[Opening Source data section]

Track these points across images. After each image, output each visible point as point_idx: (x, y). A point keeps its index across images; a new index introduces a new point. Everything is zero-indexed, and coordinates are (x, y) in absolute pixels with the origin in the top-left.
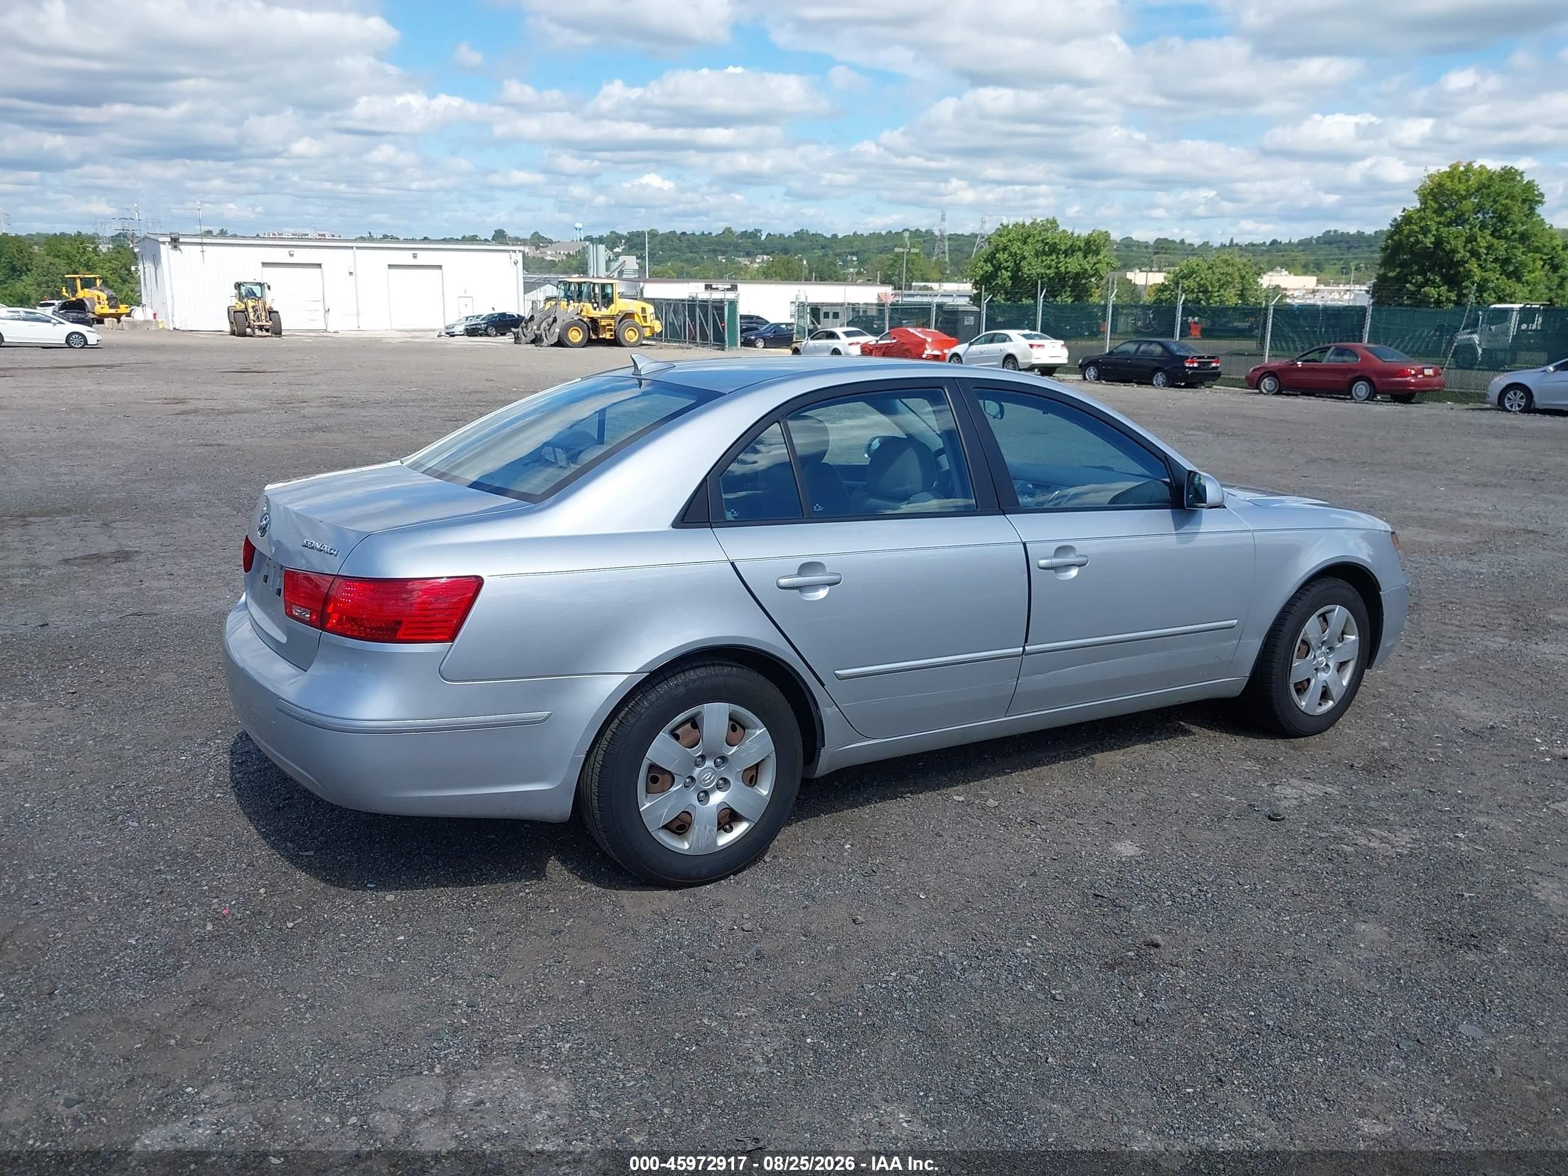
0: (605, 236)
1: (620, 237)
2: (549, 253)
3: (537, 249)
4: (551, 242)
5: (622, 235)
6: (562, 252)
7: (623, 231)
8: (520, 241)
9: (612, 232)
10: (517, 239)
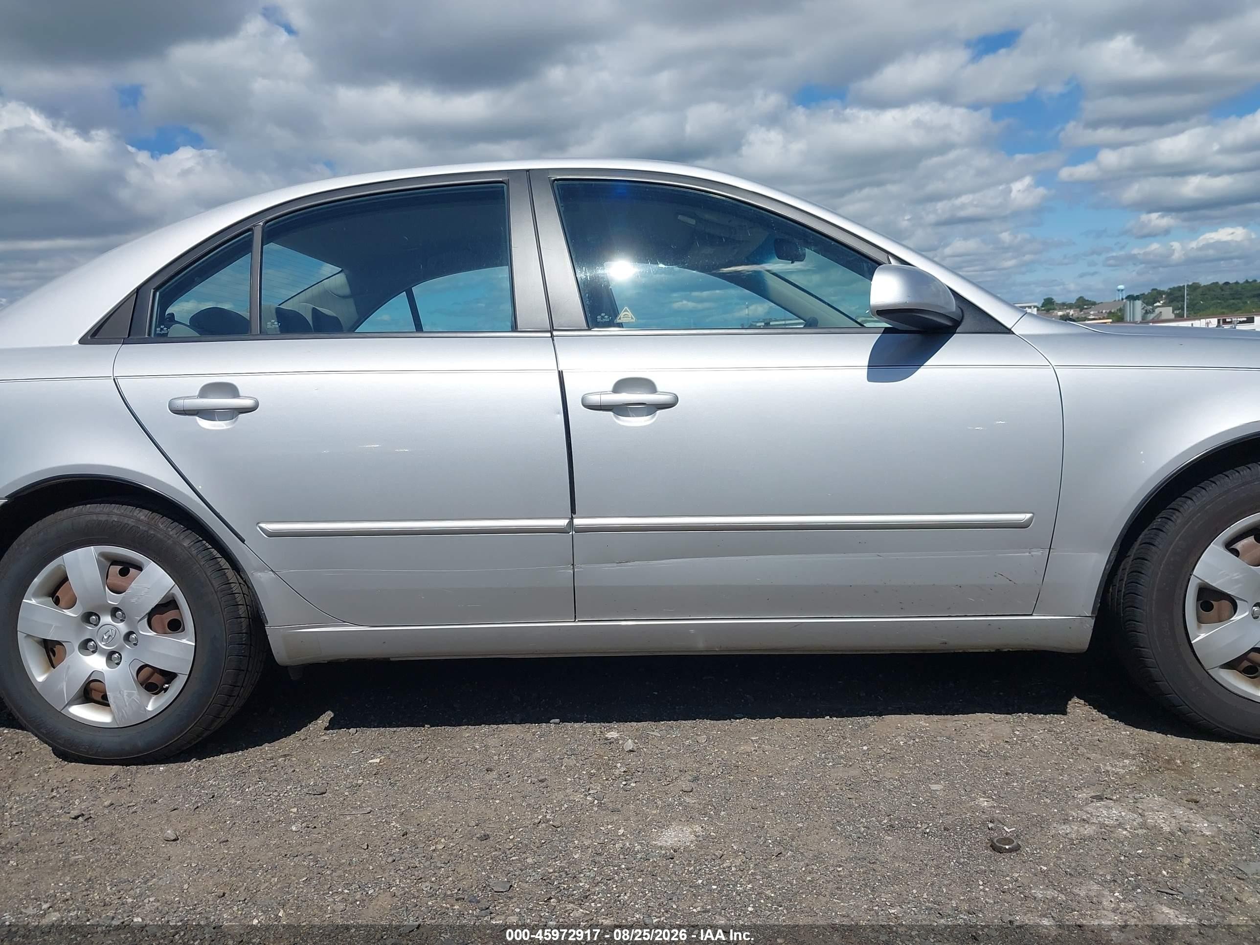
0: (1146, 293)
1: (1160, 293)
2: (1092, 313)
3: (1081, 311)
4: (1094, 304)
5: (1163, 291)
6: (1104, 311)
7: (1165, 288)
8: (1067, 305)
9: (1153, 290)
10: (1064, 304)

[Closing Source data section]
[Opening Source data section]

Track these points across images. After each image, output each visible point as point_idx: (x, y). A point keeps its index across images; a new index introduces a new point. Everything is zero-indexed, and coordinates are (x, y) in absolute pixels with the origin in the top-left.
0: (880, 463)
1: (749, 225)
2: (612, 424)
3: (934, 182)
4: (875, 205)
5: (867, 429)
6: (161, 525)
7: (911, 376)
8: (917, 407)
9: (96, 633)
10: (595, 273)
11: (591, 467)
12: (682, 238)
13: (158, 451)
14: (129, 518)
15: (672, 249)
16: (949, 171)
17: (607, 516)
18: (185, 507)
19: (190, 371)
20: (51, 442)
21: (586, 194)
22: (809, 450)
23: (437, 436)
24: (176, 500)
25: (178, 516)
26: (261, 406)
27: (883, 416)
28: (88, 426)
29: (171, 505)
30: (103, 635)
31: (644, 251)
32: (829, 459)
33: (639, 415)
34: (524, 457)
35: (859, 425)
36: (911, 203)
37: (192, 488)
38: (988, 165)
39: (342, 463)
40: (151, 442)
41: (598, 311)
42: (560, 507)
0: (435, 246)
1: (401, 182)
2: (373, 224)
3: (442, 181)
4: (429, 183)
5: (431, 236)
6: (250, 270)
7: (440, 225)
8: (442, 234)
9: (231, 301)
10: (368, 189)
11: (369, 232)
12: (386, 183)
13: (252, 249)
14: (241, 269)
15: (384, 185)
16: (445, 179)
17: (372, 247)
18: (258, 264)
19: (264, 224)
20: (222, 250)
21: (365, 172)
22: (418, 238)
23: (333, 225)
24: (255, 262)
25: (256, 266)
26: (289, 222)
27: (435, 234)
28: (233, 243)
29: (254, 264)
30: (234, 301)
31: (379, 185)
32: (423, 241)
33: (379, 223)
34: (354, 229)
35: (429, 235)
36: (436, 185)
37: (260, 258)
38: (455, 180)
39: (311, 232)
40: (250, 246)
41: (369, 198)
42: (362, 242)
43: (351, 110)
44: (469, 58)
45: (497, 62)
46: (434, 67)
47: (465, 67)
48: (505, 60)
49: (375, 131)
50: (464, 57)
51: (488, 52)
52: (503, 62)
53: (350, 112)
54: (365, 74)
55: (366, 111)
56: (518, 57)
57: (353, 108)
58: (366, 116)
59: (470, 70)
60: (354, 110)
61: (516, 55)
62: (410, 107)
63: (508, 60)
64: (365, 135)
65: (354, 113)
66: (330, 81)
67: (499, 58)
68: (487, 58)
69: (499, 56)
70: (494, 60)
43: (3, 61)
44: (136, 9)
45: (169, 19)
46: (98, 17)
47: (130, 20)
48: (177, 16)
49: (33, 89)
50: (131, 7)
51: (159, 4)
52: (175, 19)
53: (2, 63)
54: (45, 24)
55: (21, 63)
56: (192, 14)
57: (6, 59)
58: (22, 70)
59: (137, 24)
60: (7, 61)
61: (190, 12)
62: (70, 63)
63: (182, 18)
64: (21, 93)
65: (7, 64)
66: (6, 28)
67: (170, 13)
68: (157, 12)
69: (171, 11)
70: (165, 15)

[Closing Source data section]

_Task description_.
Can you convert the data between the lines holding "43: (351, 110)" and "67: (499, 58)", inclusive, into a Markdown table with the columns Row and Line, one numbered row per line and blank lines omitted?

_Problem solution_.
| Row | Line |
|---|---|
| 1 | 43: (351, 110) |
| 2 | 44: (469, 58) |
| 3 | 45: (497, 62) |
| 4 | 46: (434, 67) |
| 5 | 47: (465, 67) |
| 6 | 48: (505, 60) |
| 7 | 49: (375, 131) |
| 8 | 50: (464, 57) |
| 9 | 51: (488, 52) |
| 10 | 52: (503, 62) |
| 11 | 53: (350, 112) |
| 12 | 54: (365, 74) |
| 13 | 55: (366, 111) |
| 14 | 56: (518, 57) |
| 15 | 57: (353, 108) |
| 16 | 58: (366, 116) |
| 17 | 59: (470, 70) |
| 18 | 60: (354, 110) |
| 19 | 61: (516, 55) |
| 20 | 62: (410, 107) |
| 21 | 63: (508, 60) |
| 22 | 64: (365, 135) |
| 23 | 65: (354, 113) |
| 24 | 66: (330, 81) |
| 25 | 67: (499, 58) |